┌─ BRANO DA LEGGERE
In alcune situazioni l’intramoenia, insieme al pronto soccorso, è diventata la principale porta di accesso dei cittadini al Servizio sanitario nazionale, rallentato da tempi di attesa troppo lunghi

— Anna Lisa Mandorino

Anche nel Lazio la situazione si presenta abbastanza positiva, con alcune criticità: per un’ecografia addominale completa con priorità B (da eseguire entro 10 gg), nell’Asl Roma 4 i tempi di attesa sono rispettati solo nel 18,2% dei casi; per una visita cardiologica con priorità D (entro 60 gg), nell’Asl di Viterbo si registrano tempi di attesa rispettati nel 47,2% dei casi. Situazione migliore nell’Asl Roma 1, dove si registrano comunque criticità per la visita pneumologica e l’ecografia addominale completa, entrambe con priorità P (entro 120 gg), dove i tempi sono rispettati nel 61,6% e nel 58,6% dei casi.

Sempre nelle scorse settimane, Cittadinanzattiva ha avviato anche una istanza di accesso civico presso le regioni per conoscere i dati relativi alle prestazioni sanitarie erogate in regime pubblico e in intramoenia (termine che si riferisce alle visite a pagamento erogate dentro le strutture pubbliche), e verificare gli eventuali provvedimenti messi in atto dalle amministrazioni laddove sia stato superato il limite previsto dal Piano nazionale di governo delle liste di attesa nel rapporto tra le due attività. Il resoconto puntuale dell’istanza sarà reso noto nelle prossime settimane. Particolarmente allarmante il quadro della Campania, dove la stessa Regione segnala che il numero di prestazioni erogate nel canale pubblico è inferiore, per tutti gli esami e le visite monitorate, a quelle erogate in intramoenia, e questo vale presso tutte le aziende ospedaliere. Ecco alcuni dati particolarmente negativi nel 2022: presso l’ospedale Cardarelli di Napoli sono state somministrate 1255 visite ortopediche in intramoenia e nel pubblico 112; presso l’ospedale dei Colli, sempre a Napoli, nessun eco addome è stato somministrato nel pubblico, ne sono stati fatti 111 in intramoenia; presso l’ospedale Moscati di Avellino sono state somministrate sette visite cardiologiche pubbliche e 979 in regime di intramoenia; al San Giovanni di Dio e Ruggi D’Aragona a Salerno, effettuate 91 ecografie ostetriche nel canale pubblico e 329 in intramoenia.
└─
┌─ RIGHE MOSTRATE
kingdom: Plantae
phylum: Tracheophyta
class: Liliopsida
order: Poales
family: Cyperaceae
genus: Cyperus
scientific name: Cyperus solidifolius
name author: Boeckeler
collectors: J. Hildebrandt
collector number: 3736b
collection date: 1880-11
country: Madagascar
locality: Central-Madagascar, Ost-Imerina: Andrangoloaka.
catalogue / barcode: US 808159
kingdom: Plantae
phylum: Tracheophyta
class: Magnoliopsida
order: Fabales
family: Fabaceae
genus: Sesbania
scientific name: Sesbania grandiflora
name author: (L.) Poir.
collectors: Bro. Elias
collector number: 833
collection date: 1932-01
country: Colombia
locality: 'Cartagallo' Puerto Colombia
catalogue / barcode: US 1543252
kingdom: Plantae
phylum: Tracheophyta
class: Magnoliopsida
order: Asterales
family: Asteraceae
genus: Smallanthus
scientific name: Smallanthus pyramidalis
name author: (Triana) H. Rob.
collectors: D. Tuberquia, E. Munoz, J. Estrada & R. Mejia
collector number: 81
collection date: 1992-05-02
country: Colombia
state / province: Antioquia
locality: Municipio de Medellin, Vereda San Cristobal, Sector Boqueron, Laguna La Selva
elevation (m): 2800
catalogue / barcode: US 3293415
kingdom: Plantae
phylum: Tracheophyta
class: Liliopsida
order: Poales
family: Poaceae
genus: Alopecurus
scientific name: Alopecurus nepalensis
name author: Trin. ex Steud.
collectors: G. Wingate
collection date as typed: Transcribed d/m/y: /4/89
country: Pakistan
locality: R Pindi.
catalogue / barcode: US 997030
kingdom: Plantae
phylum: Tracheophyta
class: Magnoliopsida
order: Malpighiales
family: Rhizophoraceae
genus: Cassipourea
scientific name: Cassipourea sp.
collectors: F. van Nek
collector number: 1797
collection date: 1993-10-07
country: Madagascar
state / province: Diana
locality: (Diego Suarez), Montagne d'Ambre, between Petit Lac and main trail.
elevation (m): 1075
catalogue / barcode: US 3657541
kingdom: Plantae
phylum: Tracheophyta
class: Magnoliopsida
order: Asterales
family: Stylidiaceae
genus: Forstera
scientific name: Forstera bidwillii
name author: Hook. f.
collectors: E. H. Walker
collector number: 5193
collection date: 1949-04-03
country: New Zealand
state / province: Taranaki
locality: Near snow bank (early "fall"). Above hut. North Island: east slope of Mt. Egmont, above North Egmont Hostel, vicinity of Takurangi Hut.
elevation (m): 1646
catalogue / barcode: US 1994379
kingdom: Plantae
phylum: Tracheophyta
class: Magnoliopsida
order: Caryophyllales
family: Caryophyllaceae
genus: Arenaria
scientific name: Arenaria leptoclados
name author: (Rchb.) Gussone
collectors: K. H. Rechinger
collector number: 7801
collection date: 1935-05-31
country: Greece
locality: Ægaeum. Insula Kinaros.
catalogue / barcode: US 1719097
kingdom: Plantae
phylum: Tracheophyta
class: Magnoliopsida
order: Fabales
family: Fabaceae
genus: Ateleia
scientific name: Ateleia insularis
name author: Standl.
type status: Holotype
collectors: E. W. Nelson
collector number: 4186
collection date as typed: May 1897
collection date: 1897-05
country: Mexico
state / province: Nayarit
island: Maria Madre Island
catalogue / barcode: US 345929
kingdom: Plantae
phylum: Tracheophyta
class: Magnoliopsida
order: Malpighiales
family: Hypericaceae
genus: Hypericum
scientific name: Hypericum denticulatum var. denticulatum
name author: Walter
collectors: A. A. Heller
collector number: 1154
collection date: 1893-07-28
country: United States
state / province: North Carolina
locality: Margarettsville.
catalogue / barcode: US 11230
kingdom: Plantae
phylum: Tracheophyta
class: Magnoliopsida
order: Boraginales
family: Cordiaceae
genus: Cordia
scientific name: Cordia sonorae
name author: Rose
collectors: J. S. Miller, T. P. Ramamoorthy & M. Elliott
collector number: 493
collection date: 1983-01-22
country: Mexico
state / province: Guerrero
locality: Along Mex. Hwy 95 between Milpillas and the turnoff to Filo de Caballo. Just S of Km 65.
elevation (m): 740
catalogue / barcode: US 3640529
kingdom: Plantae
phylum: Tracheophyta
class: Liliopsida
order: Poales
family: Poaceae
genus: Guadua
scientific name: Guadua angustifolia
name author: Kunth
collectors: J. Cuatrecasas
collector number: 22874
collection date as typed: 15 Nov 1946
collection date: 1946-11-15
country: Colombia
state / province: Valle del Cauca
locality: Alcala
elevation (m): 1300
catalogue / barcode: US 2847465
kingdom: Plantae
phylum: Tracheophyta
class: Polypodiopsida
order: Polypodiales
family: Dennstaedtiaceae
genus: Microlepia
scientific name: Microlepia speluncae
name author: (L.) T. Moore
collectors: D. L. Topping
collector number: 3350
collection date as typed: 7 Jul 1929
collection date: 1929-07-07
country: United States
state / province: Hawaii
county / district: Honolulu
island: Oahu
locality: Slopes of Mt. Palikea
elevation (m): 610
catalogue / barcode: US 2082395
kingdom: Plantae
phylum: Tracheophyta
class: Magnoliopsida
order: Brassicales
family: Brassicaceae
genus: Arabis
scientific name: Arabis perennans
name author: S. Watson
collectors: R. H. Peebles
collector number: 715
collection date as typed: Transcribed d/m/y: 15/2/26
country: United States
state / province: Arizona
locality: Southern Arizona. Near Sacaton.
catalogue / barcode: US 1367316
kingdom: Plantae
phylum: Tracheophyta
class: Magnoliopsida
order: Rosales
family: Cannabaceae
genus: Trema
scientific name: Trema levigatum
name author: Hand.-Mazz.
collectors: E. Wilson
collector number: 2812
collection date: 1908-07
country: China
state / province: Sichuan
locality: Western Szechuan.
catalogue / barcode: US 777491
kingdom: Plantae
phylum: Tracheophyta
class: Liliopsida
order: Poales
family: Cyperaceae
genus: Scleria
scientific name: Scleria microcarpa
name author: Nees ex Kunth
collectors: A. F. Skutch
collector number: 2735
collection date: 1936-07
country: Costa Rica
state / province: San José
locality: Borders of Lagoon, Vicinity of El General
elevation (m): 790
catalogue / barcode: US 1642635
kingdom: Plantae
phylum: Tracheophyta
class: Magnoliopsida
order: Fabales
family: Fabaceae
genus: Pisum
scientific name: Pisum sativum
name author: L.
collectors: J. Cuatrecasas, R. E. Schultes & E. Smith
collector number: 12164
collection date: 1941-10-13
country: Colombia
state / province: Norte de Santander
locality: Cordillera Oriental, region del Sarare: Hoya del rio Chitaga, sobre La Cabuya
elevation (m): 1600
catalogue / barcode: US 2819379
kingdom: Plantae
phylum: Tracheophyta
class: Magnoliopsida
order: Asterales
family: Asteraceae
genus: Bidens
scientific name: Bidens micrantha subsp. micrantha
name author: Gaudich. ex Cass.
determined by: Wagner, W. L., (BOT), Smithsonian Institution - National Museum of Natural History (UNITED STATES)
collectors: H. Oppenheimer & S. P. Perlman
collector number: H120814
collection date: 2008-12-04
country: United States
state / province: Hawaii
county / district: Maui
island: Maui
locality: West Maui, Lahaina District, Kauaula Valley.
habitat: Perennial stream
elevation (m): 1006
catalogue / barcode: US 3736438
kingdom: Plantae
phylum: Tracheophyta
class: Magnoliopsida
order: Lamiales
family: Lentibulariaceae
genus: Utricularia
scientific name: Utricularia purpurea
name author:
└─
Trascrivi per intero il brano sui tempi di attesa nella sanità pubblica, senza cambiare nulla. Le righe non servono a questo scopo.

» SOLUZIONE:
In alcune situazioni l’intramoenia, insieme al pronto soccorso, è diventata la principale porta di accesso dei cittadini al Servizio sanitario nazionale, rallentato da tempi di attesa troppo lunghi

— Anna Lisa Mandorino

Anche nel Lazio la situazione si presenta abbastanza positiva, con alcune criticità: per un’ecografia addominale completa con priorità B (da eseguire entro 10 gg), nell’Asl Roma 4 i tempi di attesa sono rispettati solo nel 18,2% dei casi; per una visita cardiologica con priorità D (entro 60 gg), nell’Asl di Viterbo si registrano tempi di attesa rispettati nel 47,2% dei casi. Situazione migliore nell’Asl Roma 1, dove si registrano comunque criticità per la visita pneumologica e l’ecografia addominale completa, entrambe con priorità P (entro 120 gg), dove i tempi sono rispettati nel 61,6% e nel 58,6% dei casi.

Sempre nelle scorse settimane, Cittadinanzattiva ha avviato anche una istanza di accesso civico presso le regioni per conoscere i dati relativi alle prestazioni sanitarie erogate in regime pubblico e in intramoenia (termine che si riferisce alle visite a pagamento erogate dentro le strutture pubbliche), e verificare gli eventuali provvedimenti messi in atto dalle amministrazioni laddove sia stato superato il limite previsto dal Piano nazionale di governo delle liste di attesa nel rapporto tra le due attività. Il resoconto puntuale dell’istanza sarà reso noto nelle prossime settimane. Particolarmente allarmante il quadro della Campania, dove la stessa Regione segnala che il numero di prestazioni erogate nel canale pubblico è inferiore, per tutti gli esami e le visite monitorate, a quelle erogate in intramoenia, e questo vale presso tutte le aziende ospedaliere. Ecco alcuni dati particolarmente negativi nel 2022: presso l’ospedale Cardarelli di Napoli sono state somministrate 1255 visite ortopediche in intramoenia e nel pubblico 112; presso l’ospedale dei Colli, sempre a Napoli, nessun eco addome è stato somministrato nel pubblico, ne sono stati fatti 111 in intramoenia; presso l’ospedale Moscati di Avellino sono state somministrate sette visite cardiologiche pubbliche e 979 in regime di intramoenia; al San Giovanni di Dio e Ruggi D’Aragona a Salerno, effettuate 91 ecografie ostetriche nel canale pubblico e 329 in intramoenia.